Fiscal 2021 second-quarter net sales were a record $1.49 billion, up 6.0% over the $1.40 billion reported a year ago. Net income was up 65.7% to $127.7 million versus $77.0 million in the year-ago period. Diluted earnings per share (EPS) were $0.98, an increase of 66.1% over the $0.59 reported in the year-ago quarter.
Income before income taxes (IBT) was $167.0 million, up 64.1% compared to $101.8 million reported in the prior year’s second quarter. RPM’s consolidated earnings before interest and taxes (EBIT) were up 49.8% to $178.7 million compared to $119.3 million reported in the year-ago period.
The fiscal 2021 second quarter included $18.6 million in charges for restructuring related to the company’s MAP to Growth operating improvement plan and other charges, as well as a $2.0 million charge for the resolution of a legacy investigation by the Securities and Exchange Commission (SEC).

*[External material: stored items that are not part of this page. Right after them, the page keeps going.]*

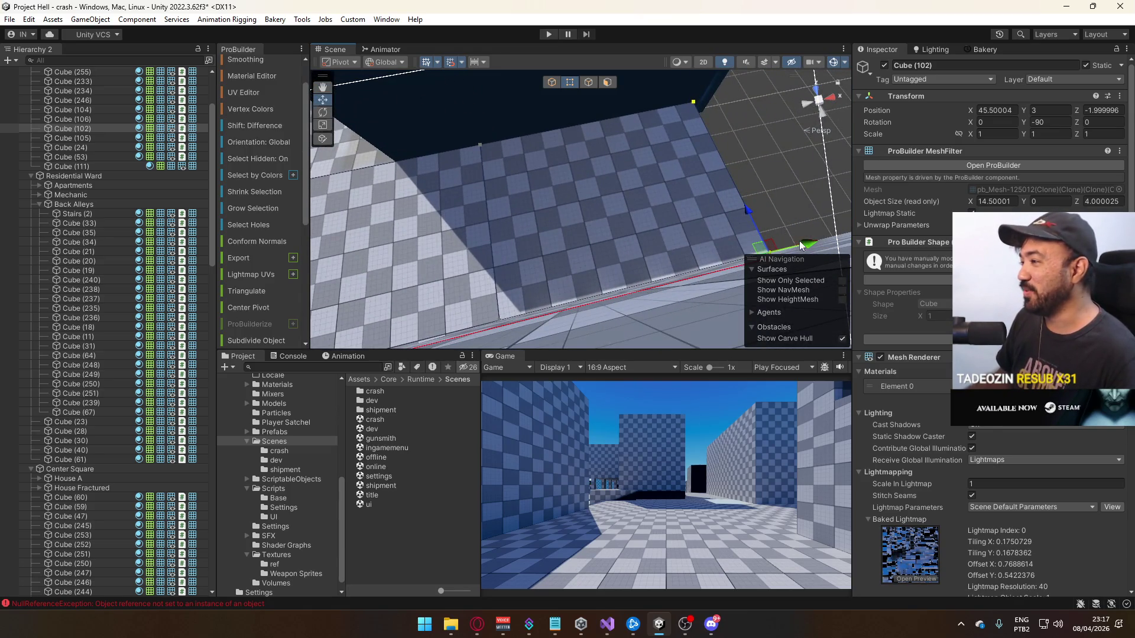
left_click_drag(790, 230, 747, 254)
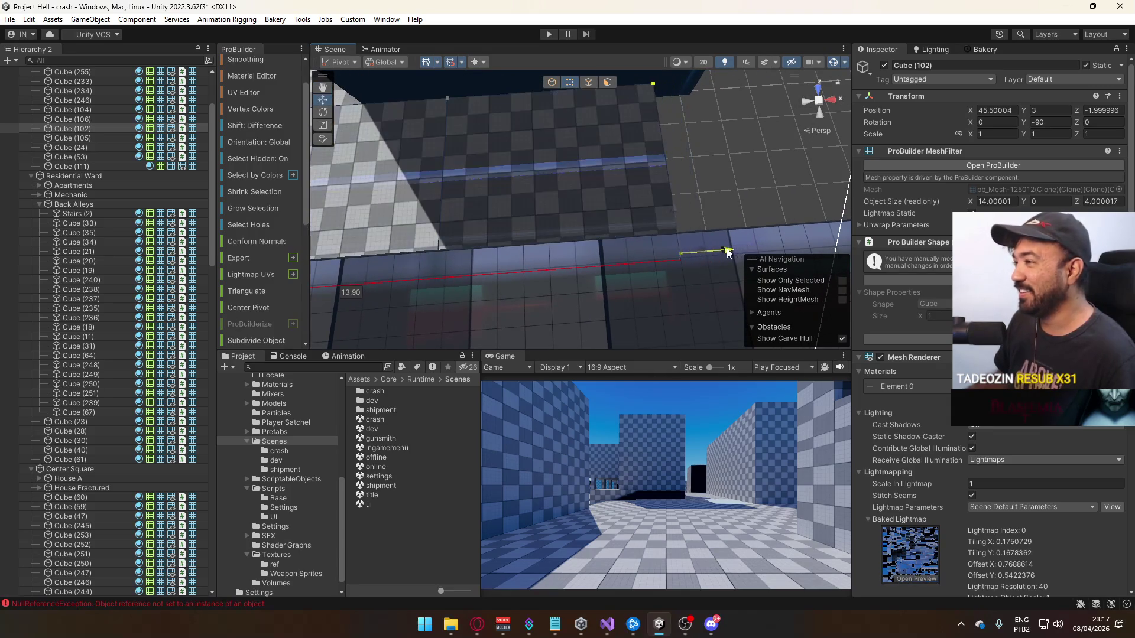
left_click_drag(686, 253, 681, 254)
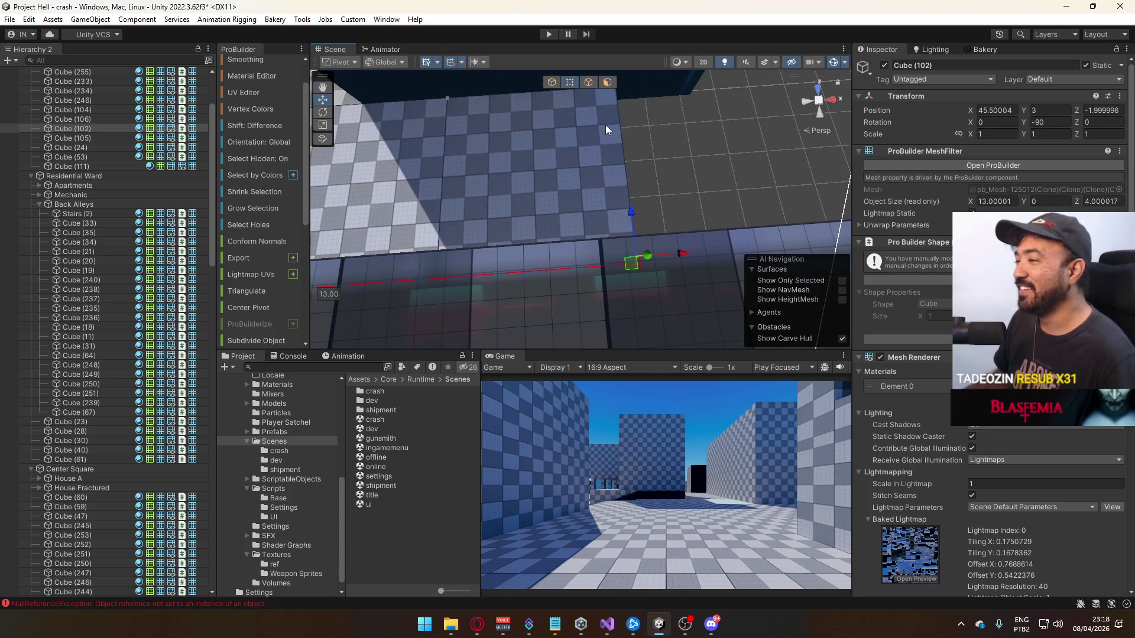
mouse_move(594, 111)
left_mouse_down()
mouse_move(515, 49)
mouse_move(476, 50)
mouse_move(479, 623)
mouse_move(500, 71)
mouse_move(124, 92)
mouse_move(511, 248)
mouse_move(437, 176)
mouse_move(261, 130)
mouse_move(448, 216)
left_mouse_up()
Move floor piece Cube (23) 2.5 units along X
left_click(449, 216)
mouse_move(628, 220)
left_mouse_down()
mouse_move(611, 199)
mouse_move(413, 179)
left_mouse_up()
left_click(611, 199)
left_click(502, 190)
mouse_move(502, 189)
left_mouse_down()
mouse_move(515, 228)
mouse_move(389, 250)
mouse_move(572, 228)
mouse_move(495, 258)
left_mouse_up()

The same period of fiscal 2020 included charges of $34.4 million for restructuring and acquisition-related costs. Excluding these charges, RPM’s adjusted EBIT was up 29.7% to $199.3 million compared to $153.7 million during the year-ago period.
Said CEO Frank Sullivan, “Thanks to the efforts of our associates to grow the top line during challenging economic conditions worldwide, coupled with operational improvements, we achieved record second-quarter sales, earnings and cash flow.”
RPM shares lost $1.13, or 1.3%, to $87.95.